RRSP Help - Frequently Asked Questions

What is earned income for RRSP purposes?

Earned income includes the total of income from employment, income from a non-incorporated business, income from rental of real property, royalties and alimony received LESS the total of losses from a non-incorporated business, losses from rental of real property and alimony paid. Earned income excludes pension income, retiring allowances, investment income, and income earned while a non-resident of Canada.

Do I have to wait until the government notification before I can make my 2007 RRSP contribution?

No. It's possinle to make your full RRSP contribution for 2007 at any time in 2007.Actually, the earlier you make your contribution the more you maximize the tax effectiveness of the retirement savings plan. However, some prefer to wait until later in the year (the deadline is March 1, 2008). You can expect your government report for your 2007 RRSP room along with your 2006 income tax assessment some in May or June.

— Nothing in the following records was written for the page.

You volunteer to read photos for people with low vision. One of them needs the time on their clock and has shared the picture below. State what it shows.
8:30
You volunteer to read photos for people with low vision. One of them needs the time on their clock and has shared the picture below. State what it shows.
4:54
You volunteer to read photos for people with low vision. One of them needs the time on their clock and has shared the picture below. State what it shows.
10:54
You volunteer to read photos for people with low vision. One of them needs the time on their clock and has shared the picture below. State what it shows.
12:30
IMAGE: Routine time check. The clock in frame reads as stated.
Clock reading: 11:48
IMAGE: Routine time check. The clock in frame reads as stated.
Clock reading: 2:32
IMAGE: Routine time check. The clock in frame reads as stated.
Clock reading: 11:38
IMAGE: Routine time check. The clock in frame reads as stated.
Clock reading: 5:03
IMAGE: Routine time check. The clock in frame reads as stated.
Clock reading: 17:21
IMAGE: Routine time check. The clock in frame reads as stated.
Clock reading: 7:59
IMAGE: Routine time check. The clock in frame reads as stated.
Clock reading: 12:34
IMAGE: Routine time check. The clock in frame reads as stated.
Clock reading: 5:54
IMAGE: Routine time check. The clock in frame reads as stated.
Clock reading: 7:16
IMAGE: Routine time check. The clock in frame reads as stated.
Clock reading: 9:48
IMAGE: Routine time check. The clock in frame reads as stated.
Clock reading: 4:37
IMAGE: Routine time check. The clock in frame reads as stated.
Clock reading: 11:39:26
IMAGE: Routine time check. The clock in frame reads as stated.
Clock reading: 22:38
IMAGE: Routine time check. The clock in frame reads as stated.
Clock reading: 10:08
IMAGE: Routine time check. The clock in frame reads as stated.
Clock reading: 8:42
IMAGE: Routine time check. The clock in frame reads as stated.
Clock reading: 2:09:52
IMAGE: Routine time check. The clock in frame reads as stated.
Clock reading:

Am I allowed to over-contribute to my RRSP?

Simply put, Yes.
The current taxation system allows for a $2,000 lifetime over-contribution without incurring any penalty. Though you are not allowed any tax deduction on over-contributions - unless they are applied against successive tax year. The interest income is accumulated on a tax-sheltered basis, therefore, while double taxation may eventually occur, tax deferral on the investment income may compensate for the tax consequences. It's strongly recomended to consult your financial advisor prior to making any over-contributions.

Can I make a spousal RRSP contribution?

This continues to be possible to the extent of your own RRSP room. Financial planners consider this as a good way to split income at retirement, and see this as particularly advantageous if your spouse has a significantly lower salary or is not in a pension plan. You would receive the tax deduction on your tax return for the amount of the allowable spousal RRSP contribution. Since the RRSP is in your spouse's name, it would eventually be taxed at your spouse's tax rate when the spousal RRSP is accessed.